───── Kutipan Bacaan ─────
Ilustrasi representasi pengaturan suhu tubuh
Demam atau pireksia merupakan respons fisiologis kompleks yang melibatkan peningkatan suhu inti tubuh di atas kisaran normal. Kondisi ini biasanya merupakan adaptasi pertahanan tubuh terhadap infeksi, inflamasi, atau kerusakan jaringan. Agen antipiretik adalah kelompok obat yang secara spesifik dirancang untuk menurunkan suhu tubuh yang meningkat akibat demam, tanpa mempengaruhi termoregulasi normal pada kondisi euvolemia.
Secara umum, mekanisme utama aksi obat antipiretik melibatkan penghambatan sintesis dan pelepasan prostaglandin (PGs) di sistem saraf pusat (SSP), khususnya di hipotalamus. Prostaglandin E2 (PGE2) adalah mediator kunci yang menaikkan titik setel termostat hipotalamus. Dengan menghambat enzim Siklooksigenase (COX), terutama COX-2, yang mengkatalisis konversi asam arakidonat menjadi PGs, obat antipiretik efektif membalikkan efek pirogen endogen.
Tinjauan pustaka mengenai agen antipiretik secara tradisional berpusat pada tiga kelompok utama, meskipun terdapat perbedaan dalam spektrum aksi mereka (analgesik, anti-inflamasi, dan antipiretik):
Parasetamol adalah salah satu agen antipiretik yang paling umum digunakan secara global. Keunggulan utamanya terletak pada profil keamanannya yang baik ketika digunakan sesuai dosis anjuran, serta sifat analgesik dan antipiretiknya yang kuat tanpa memiliki efek anti-inflamasi perifer yang signifikan pada dosis terapeutik. Mekanisme kerjanya diyakini lebih selektif terhadap COX di SSP dibandingkan di jaringan perifer. Meskipun demikian, penggunaan kronis atau dosis berlebihan diketahui berpotensi menyebabkan hepatotoksisitas karena produksi metabolit reaktif (NAPQI).
───── Entri yang Disediakan ─────
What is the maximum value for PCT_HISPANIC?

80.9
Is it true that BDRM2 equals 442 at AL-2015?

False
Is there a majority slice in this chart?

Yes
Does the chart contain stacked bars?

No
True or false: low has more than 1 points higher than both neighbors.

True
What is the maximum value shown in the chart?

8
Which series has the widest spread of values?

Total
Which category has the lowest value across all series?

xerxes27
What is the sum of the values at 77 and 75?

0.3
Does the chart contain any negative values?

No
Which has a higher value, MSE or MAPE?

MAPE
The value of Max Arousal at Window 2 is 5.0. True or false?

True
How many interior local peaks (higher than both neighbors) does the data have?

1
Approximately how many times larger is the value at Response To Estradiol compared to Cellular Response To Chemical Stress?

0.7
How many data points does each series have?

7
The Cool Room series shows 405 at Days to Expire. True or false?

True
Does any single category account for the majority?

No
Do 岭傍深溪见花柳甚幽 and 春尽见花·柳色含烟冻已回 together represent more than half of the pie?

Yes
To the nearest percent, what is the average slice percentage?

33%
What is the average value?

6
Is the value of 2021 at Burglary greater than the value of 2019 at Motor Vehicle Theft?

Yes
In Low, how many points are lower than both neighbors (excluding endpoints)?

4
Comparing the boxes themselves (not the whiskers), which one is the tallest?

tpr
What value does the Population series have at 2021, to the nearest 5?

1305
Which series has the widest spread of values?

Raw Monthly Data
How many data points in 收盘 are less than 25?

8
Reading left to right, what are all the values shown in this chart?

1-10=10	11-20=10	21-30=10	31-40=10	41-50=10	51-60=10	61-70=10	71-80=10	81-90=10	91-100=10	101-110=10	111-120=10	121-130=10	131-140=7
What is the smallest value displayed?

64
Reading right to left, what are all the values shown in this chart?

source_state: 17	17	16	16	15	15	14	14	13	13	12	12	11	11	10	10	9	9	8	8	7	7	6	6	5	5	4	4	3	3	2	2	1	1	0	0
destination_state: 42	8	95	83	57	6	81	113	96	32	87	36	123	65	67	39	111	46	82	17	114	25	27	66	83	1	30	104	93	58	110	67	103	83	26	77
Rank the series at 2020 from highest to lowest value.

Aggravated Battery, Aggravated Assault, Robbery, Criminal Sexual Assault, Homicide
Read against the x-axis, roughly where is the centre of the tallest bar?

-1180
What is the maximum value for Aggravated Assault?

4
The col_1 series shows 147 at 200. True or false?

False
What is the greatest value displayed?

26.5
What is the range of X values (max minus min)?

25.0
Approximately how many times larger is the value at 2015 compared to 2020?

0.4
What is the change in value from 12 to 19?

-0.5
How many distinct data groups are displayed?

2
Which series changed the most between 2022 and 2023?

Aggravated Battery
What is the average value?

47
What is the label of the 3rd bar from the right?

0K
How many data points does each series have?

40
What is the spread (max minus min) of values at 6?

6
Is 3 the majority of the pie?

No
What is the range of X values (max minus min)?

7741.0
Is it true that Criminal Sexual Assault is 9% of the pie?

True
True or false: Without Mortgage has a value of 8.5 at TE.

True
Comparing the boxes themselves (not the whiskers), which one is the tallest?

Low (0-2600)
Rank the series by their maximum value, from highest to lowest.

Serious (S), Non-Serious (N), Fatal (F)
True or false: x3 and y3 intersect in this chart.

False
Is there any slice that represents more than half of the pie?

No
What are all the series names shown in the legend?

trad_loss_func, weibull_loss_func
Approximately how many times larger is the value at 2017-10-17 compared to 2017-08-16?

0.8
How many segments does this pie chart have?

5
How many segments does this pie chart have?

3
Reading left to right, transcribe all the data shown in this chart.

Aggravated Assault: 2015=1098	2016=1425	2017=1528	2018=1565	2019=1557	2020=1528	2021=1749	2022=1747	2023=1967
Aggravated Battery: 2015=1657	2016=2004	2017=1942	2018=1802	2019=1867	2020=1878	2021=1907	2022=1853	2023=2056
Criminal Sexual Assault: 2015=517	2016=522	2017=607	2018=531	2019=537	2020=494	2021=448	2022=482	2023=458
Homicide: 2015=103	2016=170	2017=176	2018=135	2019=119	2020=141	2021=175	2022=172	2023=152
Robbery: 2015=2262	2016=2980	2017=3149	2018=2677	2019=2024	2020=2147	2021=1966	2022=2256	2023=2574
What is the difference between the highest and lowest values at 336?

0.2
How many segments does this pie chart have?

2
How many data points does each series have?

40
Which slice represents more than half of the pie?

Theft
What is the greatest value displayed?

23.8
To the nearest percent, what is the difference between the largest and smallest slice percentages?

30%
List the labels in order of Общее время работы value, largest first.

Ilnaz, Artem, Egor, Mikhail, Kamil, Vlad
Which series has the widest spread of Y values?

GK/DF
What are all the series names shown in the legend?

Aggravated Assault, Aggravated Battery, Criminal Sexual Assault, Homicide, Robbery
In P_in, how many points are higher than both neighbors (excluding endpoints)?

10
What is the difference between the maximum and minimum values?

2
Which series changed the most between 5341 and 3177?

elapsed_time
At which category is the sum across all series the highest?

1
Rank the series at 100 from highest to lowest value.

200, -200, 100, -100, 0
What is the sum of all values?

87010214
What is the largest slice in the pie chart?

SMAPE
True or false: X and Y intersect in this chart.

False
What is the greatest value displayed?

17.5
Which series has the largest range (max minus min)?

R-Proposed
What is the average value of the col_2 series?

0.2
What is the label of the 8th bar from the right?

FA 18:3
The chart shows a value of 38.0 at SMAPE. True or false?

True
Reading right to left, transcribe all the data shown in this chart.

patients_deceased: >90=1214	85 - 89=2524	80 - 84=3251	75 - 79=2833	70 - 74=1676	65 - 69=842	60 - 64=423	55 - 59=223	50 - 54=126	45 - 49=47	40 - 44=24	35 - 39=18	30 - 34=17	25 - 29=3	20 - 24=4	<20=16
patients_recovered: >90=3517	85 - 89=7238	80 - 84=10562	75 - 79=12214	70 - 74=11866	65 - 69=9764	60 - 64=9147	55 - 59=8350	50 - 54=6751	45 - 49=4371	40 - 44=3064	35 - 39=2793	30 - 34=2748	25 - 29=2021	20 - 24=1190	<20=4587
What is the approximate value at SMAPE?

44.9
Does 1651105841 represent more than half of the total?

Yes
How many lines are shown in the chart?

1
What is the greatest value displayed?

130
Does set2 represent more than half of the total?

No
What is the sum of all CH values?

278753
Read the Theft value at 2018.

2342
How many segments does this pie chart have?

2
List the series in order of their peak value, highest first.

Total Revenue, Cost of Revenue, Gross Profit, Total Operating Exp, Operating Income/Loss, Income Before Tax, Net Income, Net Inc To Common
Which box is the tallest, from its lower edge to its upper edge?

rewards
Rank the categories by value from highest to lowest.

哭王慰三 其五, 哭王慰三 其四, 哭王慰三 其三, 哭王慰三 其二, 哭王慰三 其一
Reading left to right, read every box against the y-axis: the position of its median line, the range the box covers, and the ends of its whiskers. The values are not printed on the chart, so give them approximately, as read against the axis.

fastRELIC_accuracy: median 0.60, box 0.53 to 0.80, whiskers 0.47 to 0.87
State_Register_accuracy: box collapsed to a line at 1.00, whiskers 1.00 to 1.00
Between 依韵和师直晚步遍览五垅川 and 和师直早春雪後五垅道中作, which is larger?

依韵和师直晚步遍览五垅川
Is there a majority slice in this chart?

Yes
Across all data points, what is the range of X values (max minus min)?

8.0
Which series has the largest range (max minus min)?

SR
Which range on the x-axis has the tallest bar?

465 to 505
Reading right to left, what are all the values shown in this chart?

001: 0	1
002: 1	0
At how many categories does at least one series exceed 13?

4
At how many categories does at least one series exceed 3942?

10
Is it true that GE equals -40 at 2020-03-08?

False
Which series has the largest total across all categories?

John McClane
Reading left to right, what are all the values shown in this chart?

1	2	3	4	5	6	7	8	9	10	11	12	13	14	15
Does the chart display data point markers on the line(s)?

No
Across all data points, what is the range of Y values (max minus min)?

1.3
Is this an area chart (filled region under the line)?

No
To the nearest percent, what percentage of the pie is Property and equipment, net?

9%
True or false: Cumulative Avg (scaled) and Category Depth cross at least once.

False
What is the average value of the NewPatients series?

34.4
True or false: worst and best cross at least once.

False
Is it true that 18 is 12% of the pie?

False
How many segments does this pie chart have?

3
─────
## Kegiatan
A – Dalam teks tentang obat antipiretik, enzim apa yang dihambat obat antipiretik agar asam arakidonat tidak diubah menjadi prostaglandin?
B – Tuliskan lanjutan teks tentang obat antipiretik mulai dari kalimat terakhirnya.

## Kunci Jawaban
A – Enzim siklooksigenase (COX), terutama COX-2.

B –
OAINS, seperti Ibuprofen, Naproxen, dan Asam Asetilsalisilat (Aspirin), bekerja dengan menghambat enzim COX-1 dan COX-2 secara sentral dan perifer. Penghambatan ini tidak hanya menurunkan demam tetapi juga meredakan nyeri (analgesik) dan mengurangi peradangan (anti-inflamasi). Aspirin, meskipun efektif, penggunaannya pada anak-anak dengan infeksi virus (terutama cacar air atau influenza) harus dihindari karena risiko Sindrom Reye. Ibuprofen dan Naproxen sering menjadi pilihan karena efikasi yang terbukti dalam menurunkan demam pada berbagai usia.
Selain dua kelompok utama di atas, beberapa agen lain mungkin memiliki efek antipiretik sebagai efek samping atau dalam konteks terapi yang berbeda. Misalnya, kortikosteroid memiliki efek antipiretik yang kuat melalui penghambatan fosfolipase A2, yang memblokir jalur awal produksi mediator inflamasi. Namun, penggunaannya terbatas karena efek samping sistemiknya yang luas.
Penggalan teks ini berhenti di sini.